If `y=x^(tanx)+sqrt((x^2+1)/2)` , find `(dy)/(dx)`

To differentiate the function \( y = x^{\tan x} + \sqrt{\frac{x^2 + 1}{2}} \), we will follow these steps: ### Step 1: Differentiate \( x^{\tan x} \) Let \( u = x^{\tan x} \).

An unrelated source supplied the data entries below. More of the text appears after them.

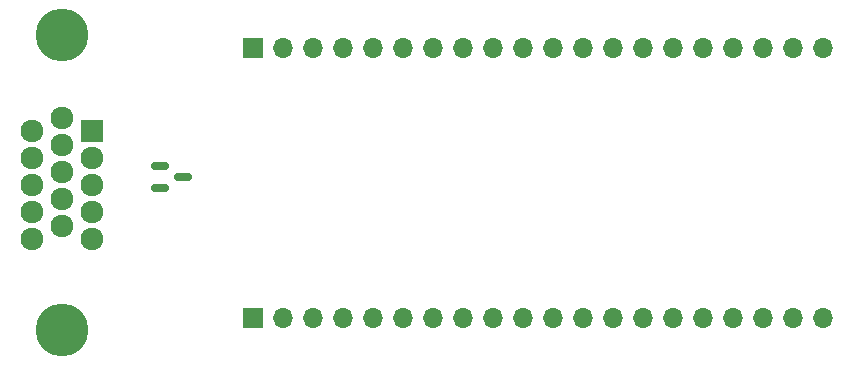
<source format=gts>
G04 #@! TF.GenerationSoftware,KiCad,Pcbnew,8.0.9-8.0.9-0~ubuntu20.04.1*
G04 #@! TF.CreationDate,2025-06-05T20:47:59+01:00*
G04 #@! TF.ProjectId,ggroohauga-console,6767726f-6f68-4617-9567-612d636f6e73,rev?*
G04 #@! TF.SameCoordinates,Original*
G04 #@! TF.FileFunction,Soldermask,Top*
G04 #@! TF.FilePolarity,Negative*
%FSLAX46Y46*%
G04 Gerber Fmt 4.6, Leading zero omitted, Abs format (unit mm)*
G04 Created by KiCad (PCBNEW 8.0.9-8.0.9-0~ubuntu20.04.1) date 2025-06-05 20:47:59*
%MOMM*%
%LPD*%
G01*
G04 APERTURE LIST*
G04 Aperture macros list*
%AMRoundRect*
0 Rectangle with rounded corners*
0 $1 Rounding radius*
0 $2 $3 $4 $5 $6 $7 $8 $9 X,Y pos of 4 corners*
0 Add a 4 corners polygon primitive as box body*
4,1,4,$2,$3,$4,$5,$6,$7,$8,$9,$2,$3,0*
0 Add four circle primitives for the rounded corners*
1,1,$1+$1,$2,$3*
1,1,$1+$1,$4,$5*
1,1,$1+$1,$6,$7*
1,1,$1+$1,$8,$9*
0 Add four rect primitives between the rounded corners*
20,1,$1+$1,$2,$3,$4,$5,0*
20,1,$1+$1,$4,$5,$6,$7,0*
20,1,$1+$1,$6,$7,$8,$9,0*
20,1,$1+$1,$8,$9,$2,$3,0*%
G04 Aperture macros list end*
%ADD10RoundRect,0.150000X-0.587500X-0.150000X0.587500X-0.150000X0.587500X0.150000X-0.587500X0.150000X0*%
%ADD11R,1.700000X1.700000*%
%ADD12O,1.700000X1.700000*%
%ADD13C,4.470000*%
%ADD14RoundRect,0.102000X-0.862500X0.862500X-0.862500X-0.862500X0.862500X-0.862500X0.862500X0.862500X0*%
%ADD15C,1.929000*%
G04 APERTURE END LIST*
D10*
X73738500Y-64582000D03*
X73738500Y-66482000D03*
X75613500Y-65532000D03*
D11*
X81534000Y-54610000D03*
D12*
X84074000Y-54610000D03*
X86614000Y-54610000D03*
X89154000Y-54610000D03*
X91694000Y-54610000D03*
X94234000Y-54610000D03*
X96774000Y-54610000D03*
X99314000Y-54610000D03*
X101854000Y-54610000D03*
X104394000Y-54610000D03*
X106934000Y-54610000D03*
X109474000Y-54610000D03*
X112014000Y-54610000D03*
X114554000Y-54610000D03*
X117094000Y-54610000D03*
X119634000Y-54610000D03*
X122174000Y-54610000D03*
X124714000Y-54610000D03*
X127254000Y-54610000D03*
X129794000Y-54610000D03*
D13*
X65379600Y-53494200D03*
X65379600Y-78484200D03*
D14*
X67919600Y-61659200D03*
D15*
X67919600Y-63949200D03*
X67919600Y-66239200D03*
X67919600Y-68529200D03*
X67919600Y-70819200D03*
X65379600Y-60514200D03*
X65379600Y-62804200D03*
X65379600Y-65094200D03*
X65379600Y-67384200D03*
X65379600Y-69674200D03*
X62839600Y-61659200D03*
X62839600Y-63949200D03*
X62839600Y-66239200D03*
X62839600Y-68529200D03*
X62839600Y-70819200D03*
D11*
X81534000Y-77470000D03*
D12*
X84074000Y-77470000D03*
X86614000Y-77470000D03*
X89154000Y-77470000D03*
X91694000Y-77470000D03*
X94234000Y-77470000D03*
X96774000Y-77470000D03*
X99314000Y-77470000D03*
X101854000Y-77470000D03*
X104394000Y-77470000D03*
X106934000Y-77470000D03*
X109474000Y-77470000D03*
X112014000Y-77470000D03*
X114554000Y-77470000D03*
X117094000Y-77470000D03*
X119634000Y-77470000D03*
X122174000Y-77470000D03*
X124714000Y-77470000D03*
X127254000Y-77470000D03*
X129794000Y-77470000D03*
M02*

</source>
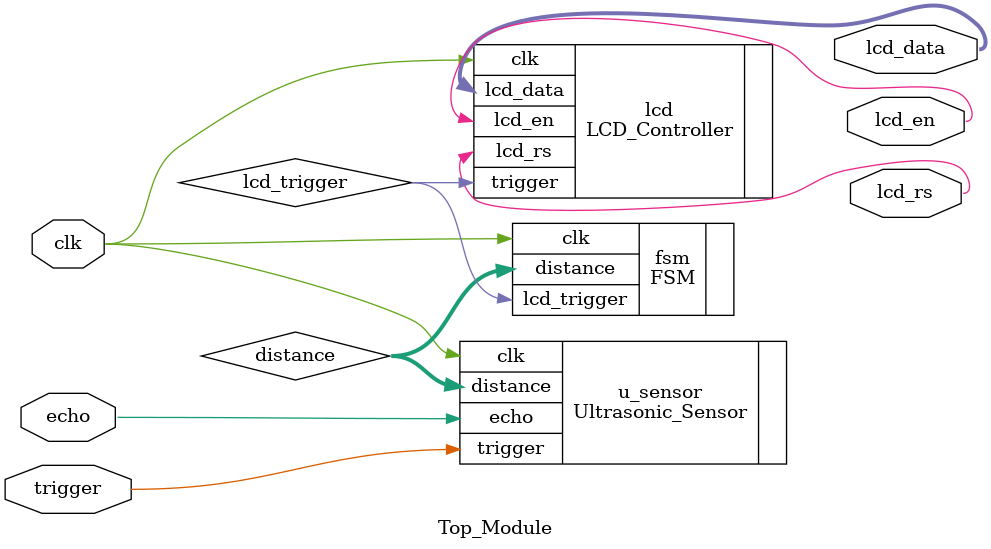
<source format=v>
module Top_Module (
    input clk,
    input trigger,
    input echo,
    output [7:0] lcd_data,
    output lcd_rs,
    output lcd_en
);

    wire [15:0] distance;
    wire lcd_trigger;

    Ultrasonic_Sensor u_sensor (
        .clk(clk),
        .trigger(trigger),
        .echo(echo),
        .distance(distance)
    );

    FSM fsm (
        .clk(clk),
        .distance(distance),
        .lcd_trigger(lcd_trigger)
    );

    LCD_Controller lcd (
        .clk(clk),
        .trigger(lcd_trigger),
        .lcd_data(lcd_data),
        .lcd_rs(lcd_rs),
        .lcd_en(lcd_en)
    );

endmodule

</source>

To differentiate \( u \), we will take the natural logarithm of both sides: \[ \ln u = \tan x \cdot \ln x \] Now, differentiate both sides with respect to \( x \): Using the chain rule on the left side and the product rule on the right side, we get: \[ \frac{1}{u} \frac{du}{dx} = \sec^2 x \cdot \ln x + \tan x \cdot \frac{1}{x} \] Now, multiply both sides by \( u \): \[ \frac{du}{dx} = u \left( \sec^2 x \cdot \ln x + \tan x \cdot \frac{1}{x} \right) \] Substituting back \( u = x^{\tan x} \): \[ \frac{du}{dx} = x^{\tan x} \left( \sec^2 x \cdot \ln x + \tan x \cdot \frac{1}{x} \right) \] ### Step 2: Differentiate \( \sqrt{\frac{x^2 + 1}{2}} \) Now, we differentiate the second part of \( y \): \[ v = \sqrt{\frac{x^2 + 1}{2}} = \frac{1}{\sqrt{2}} \sqrt{x^2 + 1} \] Using the chain rule, we differentiate: \[ \frac{dv}{dx} = \frac{1}{\sqrt{2}} \cdot \frac{1}{2\sqrt{x^2 + 1}} \cdot (2x) = \frac{x}{\sqrt{2(x^2 + 1)}} \] ### Step 3: Combine the derivatives Now, we can combine the derivatives to find \( \frac{dy}{dx} \): \[ \frac{dy}{dx} = \frac{du}{dx} + \frac{dv}{dx} \] Substituting the expressions we found: \[ \frac{dy}{dx} = x^{\tan x} \left( \sec^2 x \cdot \ln x + \tan x \cdot \frac{1}{x} \right) + \frac{x}{\sqrt{2(x^2 + 1)}} \] ### Final Answer Thus, the derivative \( \frac{dy}{dx} \) is: \[ \frac{dy}{dx} = x^{\tan x} \left( \sec^2 x \cdot \ln x + \frac{\tan x}{x} \right) + \frac{x}{\sqrt{2(x^2 + 1)}} \] ---